第十一話 声明発出

 会議直後。王都の国民は、皆心を揺らしながら、正午を心待ちにしていた。その時間から、滅多に会見など自ら行わないジェボール王子が、王都全国民に向けて会見を行うことを発表したからである。

 その時を目前にして、ジェボールは王宮外広間不死鳥の間の舞台の裏で、深呼吸をひたすらしていた。スースースースーしてて落ち着かない。セリフの読む練習などもせず、ひたすら息を吸い吐き、吸い吐きしたりするのみである。


「ミネルバさん、どうしようか」


 ジェボールは焦りを大露わにして言った。しかし、時間はこの世界でも、止まることなど断じてないと言って良いであろう。

 ミネルバは余裕の笑みを、その傍で頬に浮かべている。もう彼女は彼女の台本を、すっかり暗記してしまったようである。何もしないで、ただ見ているだけなのだ。

 笑ってみる。ジェボールは煽られたような感覚に陥って、余計脳でタイムリミットの近さあせりというものを感じてしまう。怒りと焦りの入り混じった。

 こうして、(何も特にこれと言ったことは二人ともしないで)午前十一時五十七分三十七秒(現地時間で)がやってくる。
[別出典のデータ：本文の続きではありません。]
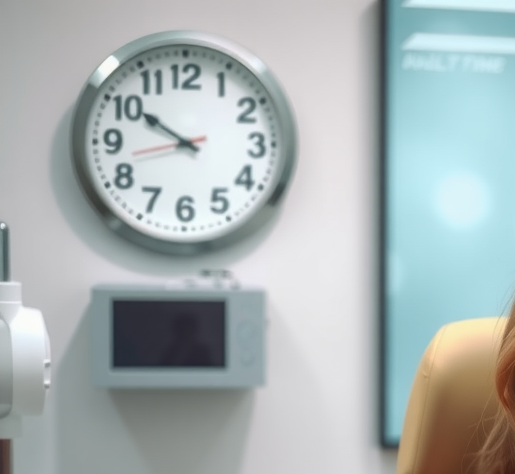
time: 9:50
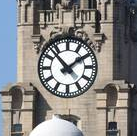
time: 1:52
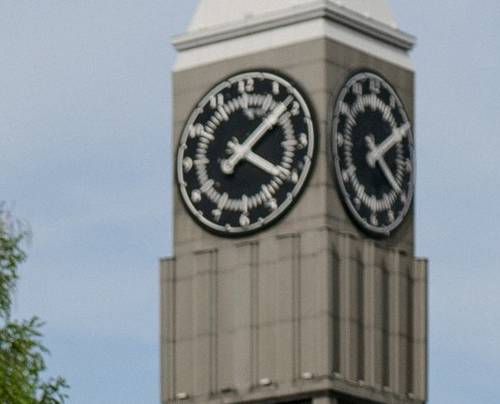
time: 4:08
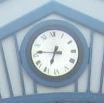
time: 6:46
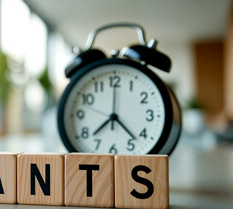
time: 7:22
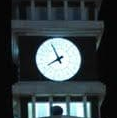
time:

あと二分二十三秒で顔出し声明の時間が来ると考えると、その重圧プレッシャーの量は、だんだん尋常ではないものになっていった。

 そして、二分二十三秒というのも短い時間である。王宮内の正午を告げる鐘の音がゴーンゴーンと鈍く響く音を奏でた。つまり、ジェボールの発表の時間はもう始まっているということになるのである。
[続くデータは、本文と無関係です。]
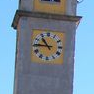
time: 10:45
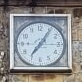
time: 7:05
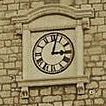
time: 3:02
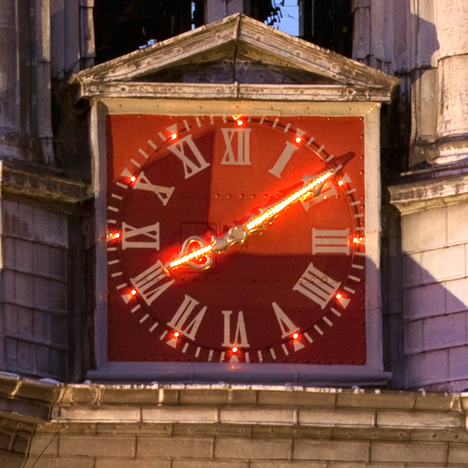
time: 8:09
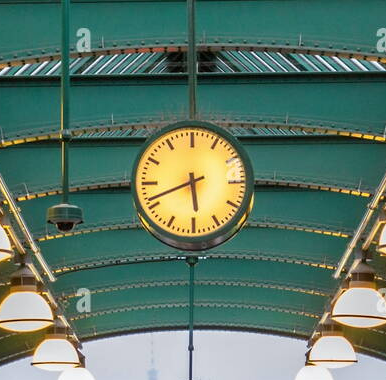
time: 5:41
 舞台裏から、ガチガチに硬く硬直したジェボールが出てくる。


「ジェボール様だよ、」

「あ、王子が出てきた」

「わぁお」


 ジェボールは、マイクの前に立った。


「あー、あー、あー、飴坊赤いなアイウエオ」


 舞台袖から、ミネルバの「テスト済み」という合図が見える。


「えーえー、これは王子からの皆さんへのお願いです。皆さんの家の中に備蓄品がなければ、これから配布いたし、いた、いたs……ぃます」

 

 声は小さくなっていく。しかしマイクは小さな声すら逃さず、ロックオン。拾われた恥ずかしいもぞもぞ声は、国民にまるっきり伝われてしまう。


「わっはははははははははははハハハハハはwwwwwwwwwwwwwwwwwwwwwwwwwwwwwwwwwwwwwwww」


「すすいません。もう一度言います」


 小本という咳払いをして、気合を入れ直す。そして、マイクに向かって、大声を出した。


「皆さんの家に備蓄品がなければ、これから配布いたします。私共王室が、配給いたします。これから未曾有の天変地異の災害が起こる可能性があるかもしれないからです」


「おお〜」

「すげぇよ、王子がしゃべった。話した」

「ヤッベェよ」


 皆、どちらかというとジェボールが喋ったこと自体に驚いたようである。ともあれ、ことがうまくいってよかった、と思った。

   ★


「ニュアンスは一緒だけどさ、俺と一言一句一緒にしてくれよ」


 舞台袖で見ていたヴォレリアは嘆いた。



 食料の配給以前に、天変地異がやってくるとは、まだ皆は知らない。